Молчали. Но Трифонов то и дело бросал вопросительный взгляд на майора. Щелочков прекрасно понимал суть этих взглядов, но с ответом не спешил. Нравился ему молодой командир роты. И выдержкой, и тем искренним участием, которое он принял в судьбе своего подчиненного. Другой бы на его месте мог отмахнуться от посторонних забот. Мол, самое важное — боевая учеба.

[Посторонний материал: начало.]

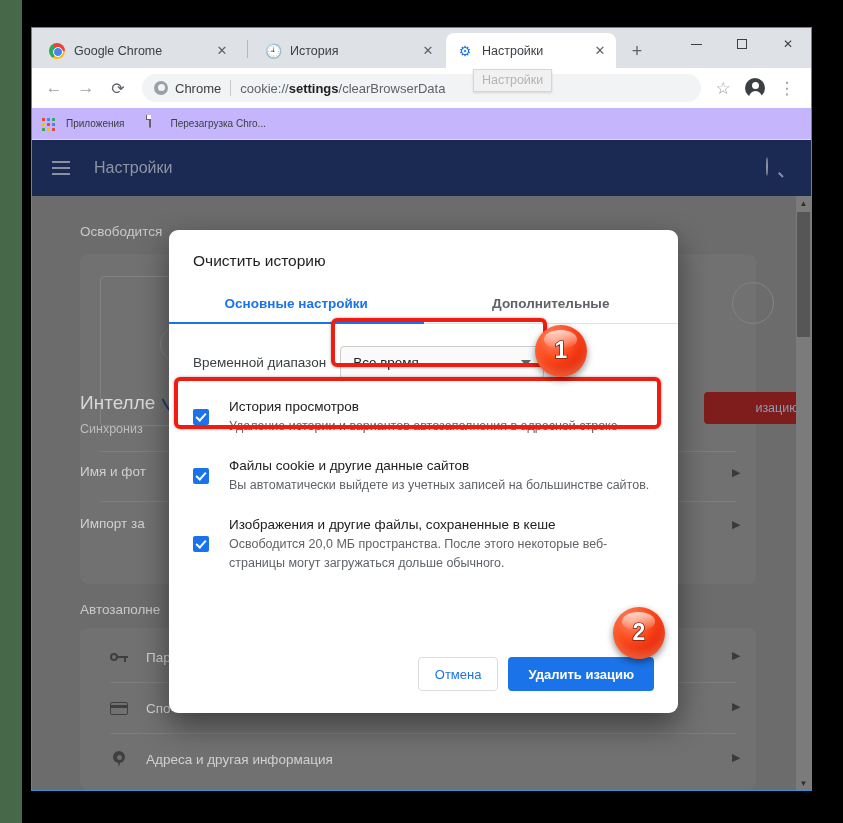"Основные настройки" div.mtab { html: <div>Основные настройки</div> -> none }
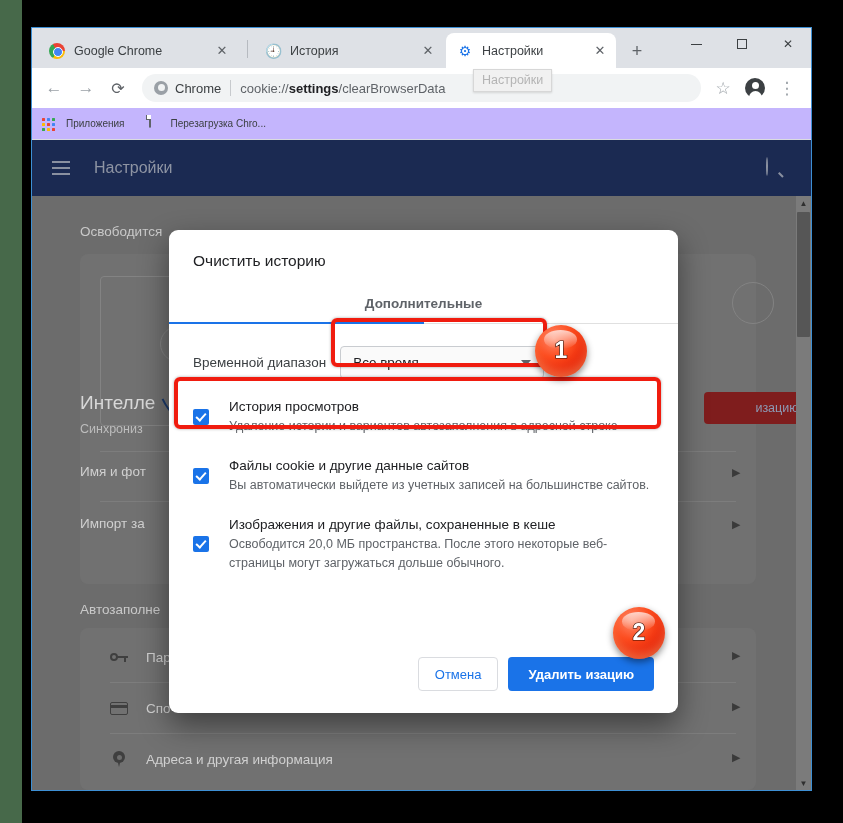"изацию" .sync-btn { background: #7f1d1d -> #000000 }
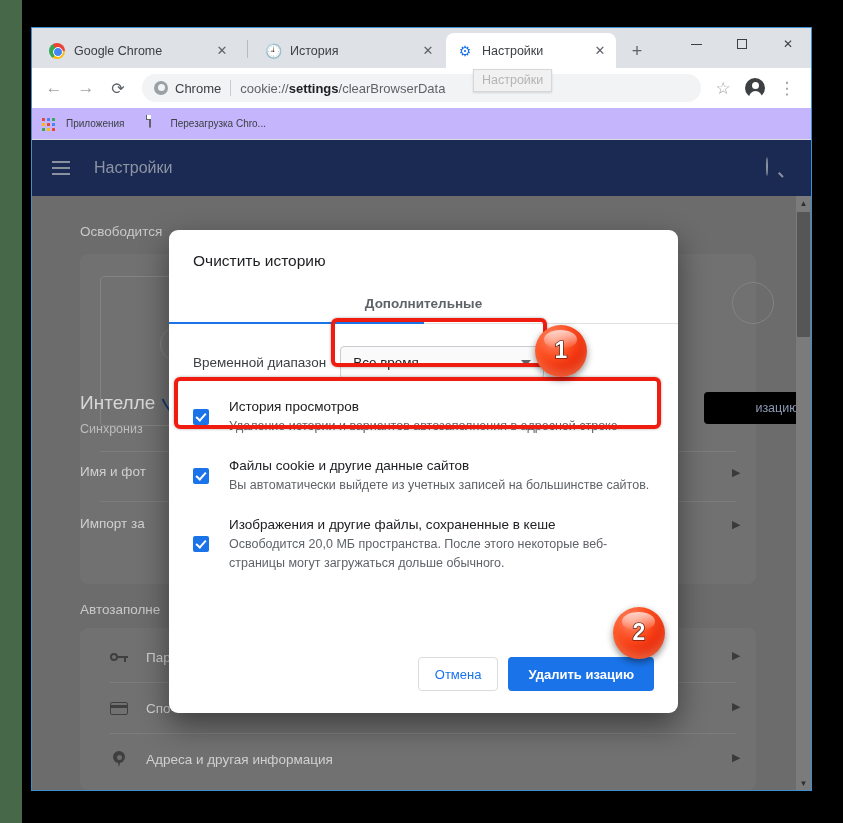"Адреса и другая информация" div.row { gap: none -> 8px }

Трифонов же, как видно, заботу о конкретном человеке, о его душевном состоянии не считает второстепенной и выносит ее на первый план.
Он по-своему воспринял молчание майора, в его сознании начали закрадываться опасения: «Неужели у замполита ничего не получилось?» Он вспомнил, как только что Ильинов пришел на выручку товарищу, с каким вдохновением докладывал о готовности Корольков. Сегодня он был, как показалось Трифонову, радостно возбужденный. Объяснить такую перемену в настроении офицера он пока не мог, но понимал — произошло что-то для него очень важное. Но тогда что же произойдет, если Корольков вернется и обнаружит, что Таня ушла?!
Майор Щелочков словно прочитал мысли командира роты и успокаивающе произнес:
— Не беспокойтесь, Николай Николаевич, мне удалось вернуть беглянку. Хотя, должен признаться, это потребовало немало дипломатических усилий.
Трифонов облегченно вздохнул. Однако замполит сделал предупредительный жест:
— Рано торжествовать! Корольков… Вот что сейчас важно.
Если бы они знали, о чем сейчас думал нетерпеливо подгоняющий время старший лейтенант Корольков!
…Толстов ушел из автопарка последним. По поручению Трифонова он проверил, как расставлены машины по боксам, соблюдаются ли правила противопожарной безопасности. Один из бензоэлектрических агрегатов первого взвода, за который отвечал рядовой Ниязматов, оказался поврежденным. Должно быть, это произошло во время марша.
— Ниязматова ко мне! — вызвал Толстов водителя.
Вечерело. Сильный ветер, свирепствовавший двое суток, ослаб. Небо прояснилось. Стало теплее. Вдыхая свежий воздух, Толстов чувствовал усталость и все возрастающую нервозность. Он был недоволен своими действиями на учениях. Слишком много ошибок совершил. Мелких и обидных. Правда, на разборе о нем и его подчиненных было сказано всего несколько слов, дескать, третий взвод с задачей, в основном, справился. И это «в основном» больно задевало самолюбие лейтенанта…
Прошло десять минут, а Ниязматов не показывался. Вдруг он услышал тяжелый топот, а через секунду увидел, что к автопарку бегут двое — Ниязматов и Курмаков.
— Я вызывал одного Ниязматова, — сказал лейтенант Курмакову.
— Товарищ лейтенант, вдвоем мы быстрее управимся, — доложил, улыбаясь, Курмаков.
Толстов все понял. И от мысли, что эти два в общем-то «трудных» и разных солдата подружились, ему стало спокойнее и радостнее. Значит, все правильно идет в роте.
В общежитие Толстов возвращался в хорошем настроении: он все сделал на совесть. Трифонов будет им доволен. Но самое важное в том, что и сам Толстов был доволен собой. Как-никак, а первое в своей командирской практике тактико-специальное учение он выдержал.
Перед общежитием лейтенант неожиданно увидел Трифонова. Командир роты поливал тополек, растущий перед окнами его комнаты. Рядом с молоденьким деревцем появился прочный кол.
— Вспомнил, как ветер разбойничал тут два дня, — поднял голову старший лейтенант. — Решил помочь малышу. Пока не окрепнет, обязательно опора нужна.
— Я хотел, товарищ старший лейтенант…
— Вот и хорошо! Принесите, если не трудно, еще одно ведерко воды.